İnceleme metni
1994-2001 yılları arasında Artemis kutsal alanında yürütülen kazı çalışmaları sonucunda tapınağın önündeki altar ile agora arasında mermer döşemeli tören alanı ortaya çıkartılmıştır. Tören alanı çevresi boyutları 3 m.ye ulaşan tanrı kabartmalarıyla kaplı olup, önünde kurban halkaları yer almaktadır. Törenlere katılacak dernek yada grupların duracakları yerleri belirten “Topos” yer yazıtları, alanın iki yanını sınırlayan döşeme blokları üzerinde yer almaktadır. Kutsal alanı çevreleyen stoadan bölümler ortaya çıkartılmıştır. Artemis Kutsal Alanı’nın kuzey stoalarının arkasında yer alan yapılardan bir diğerinin ise latrinaya (genel tuvalet) dönüştürülmüş olduğu anlaşılmıştır. Yapı, iki bölümden oluşmaktadır. Havuzlu ön odaya kuzeydeki kapıdan girilir. Batıdaki kapıdan tuvalet bölümüne geçilir. İki çeşmesi, temizlenmek için su kanalları, delikli oturma sıraları ve altlarında, atıkların yapı dışına ulaşmasını sağlayan eğimli kanalizasyonu olan genel tuvalet 32 kişi kapasitelidir. Günümüzde su bağlantısı hala aktiftir.

Yapılacak işlemler
**a)** Artemis kutsal alanındaki kazılara ilişkin metne göre genel tuvalet kaç kişi kapasitelidir?
**b)** Artemis kutsal alanındaki kazılara ilişkin metni, son cümlesinin ardından sürdürünüz.

Veri alıntısı
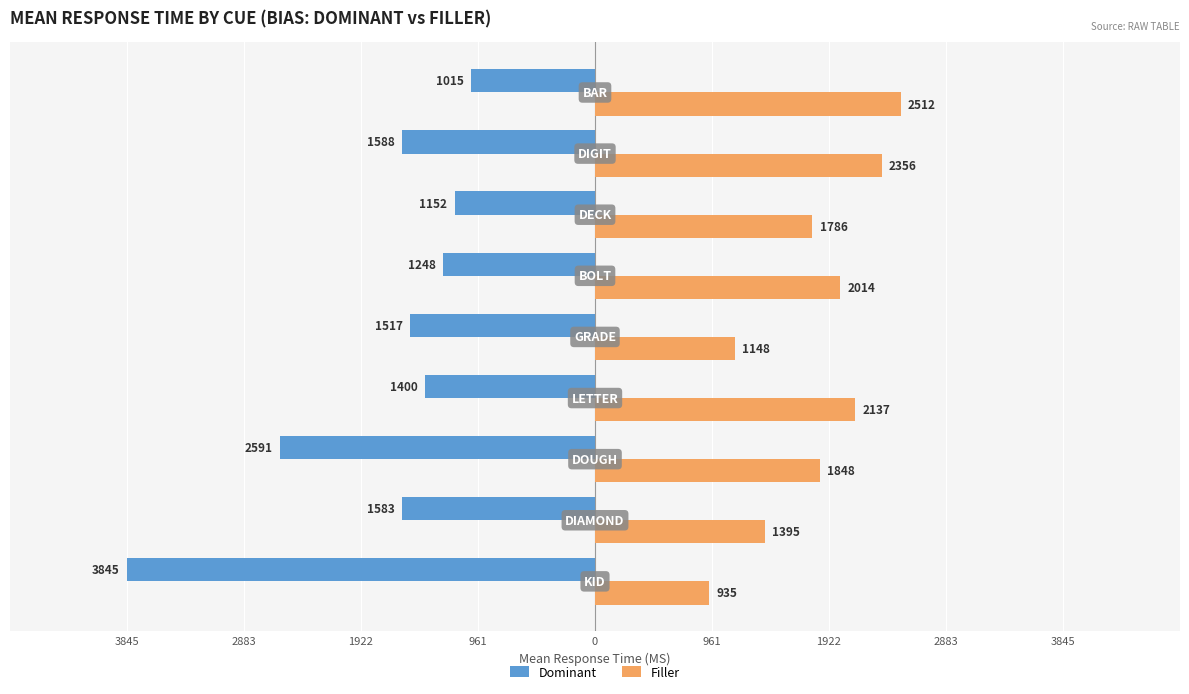

What are all the series names shown in the legend?

Dominant, Filler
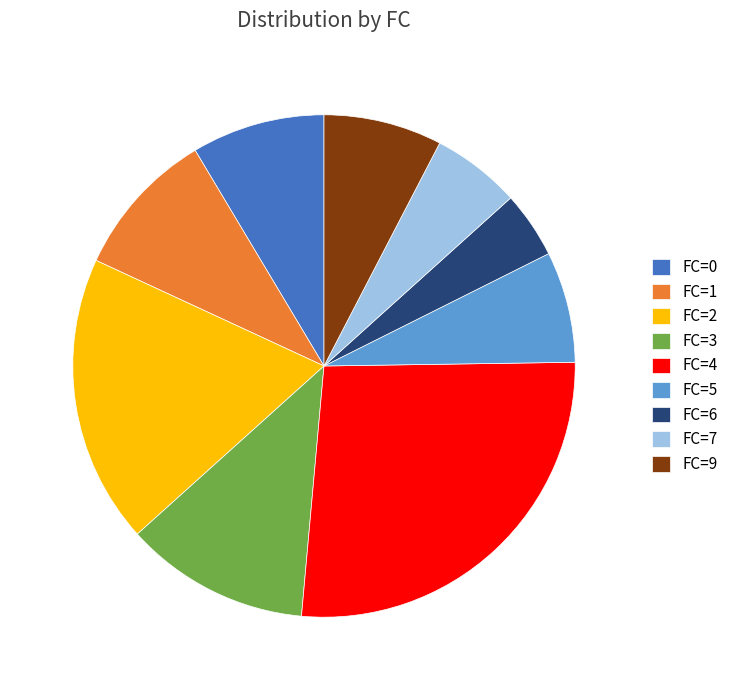

Is the sum of FC=5 and FC=4 greater than half?

No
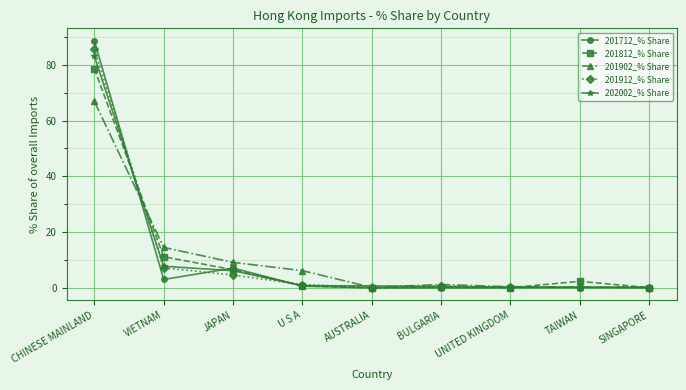

What is the difference between the maximum and minimum values in the 201712_% Share series?

88.6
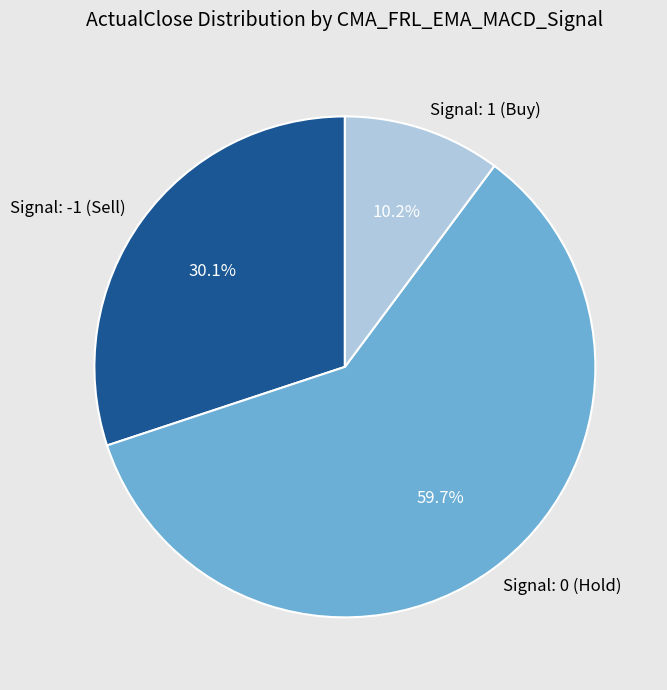

Rank the categories by value from highest to lowest.

Signal: 0 (Hold), Signal: -1 (Sell), Signal: 1 (Buy)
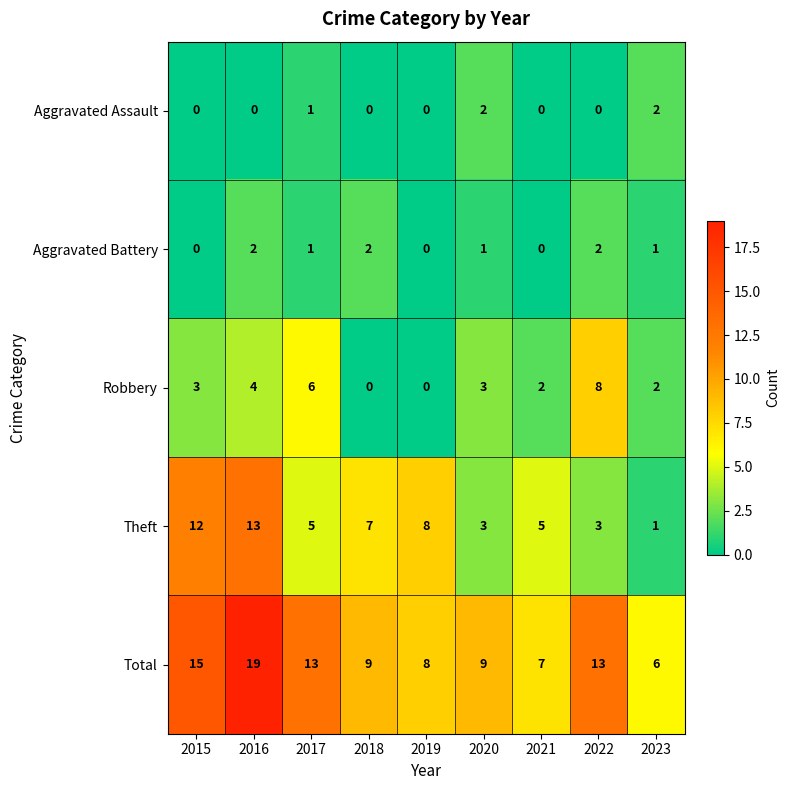

Where does the Aggravated Battery series first go above 1?

2016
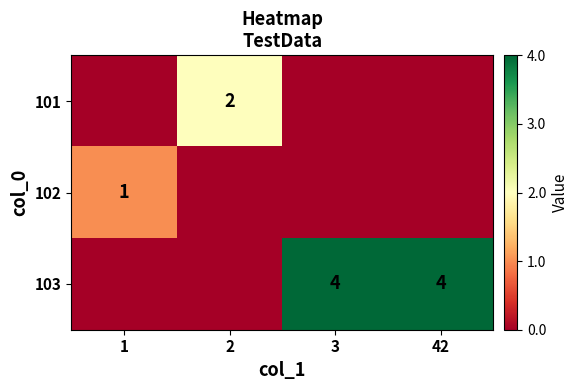

The 101 series shows 4 at 2. True or false?

False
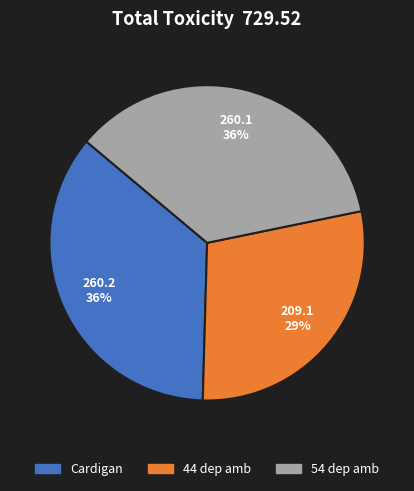

Which slice is the smallest?

44 dep amb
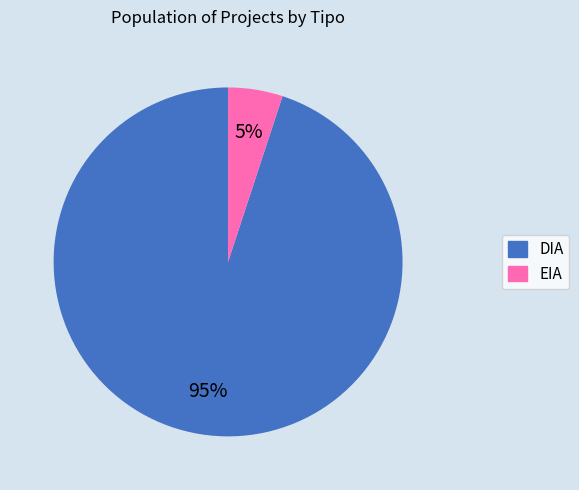

To the nearest percent, what percentage of the pie is DIA?

95%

Maddelere göre yanıtlar
**a)** Genel tuvalet 32 kişi kapasitelidir.

**b)**
Magnesia’nın diğer önemli yapılarından biri de bugün mil altında kalarak ortadan kaybolmuş olan agorasıdır. Agoraya, Artemis kutsal alanından kutsal bir kapıdan girilir. Propylon tümüyle ortaya çıkartılmıştır. Agora 26 000 m2‘lik boyutu ve 414 sütunu ile dönemin en büyük çarşıları arasında yer almaktaydı. Magnesia’da eski çalışmalarda Bizans dönemine ait olduğu düşünülen yapının, 1989-2001 yılarında yapılan kazı çalışmaları sonucu Homeros’un “Odyseia” adlı eserinden tanıdığımız köpek bacaklı Skylla’nın macerasını anlatan kabartmalarla betimlenmiş başlıkların kullanıldığı Roma dönemine ait “Çarşı Bazilikası” olduğu anlaşılmıştır.
.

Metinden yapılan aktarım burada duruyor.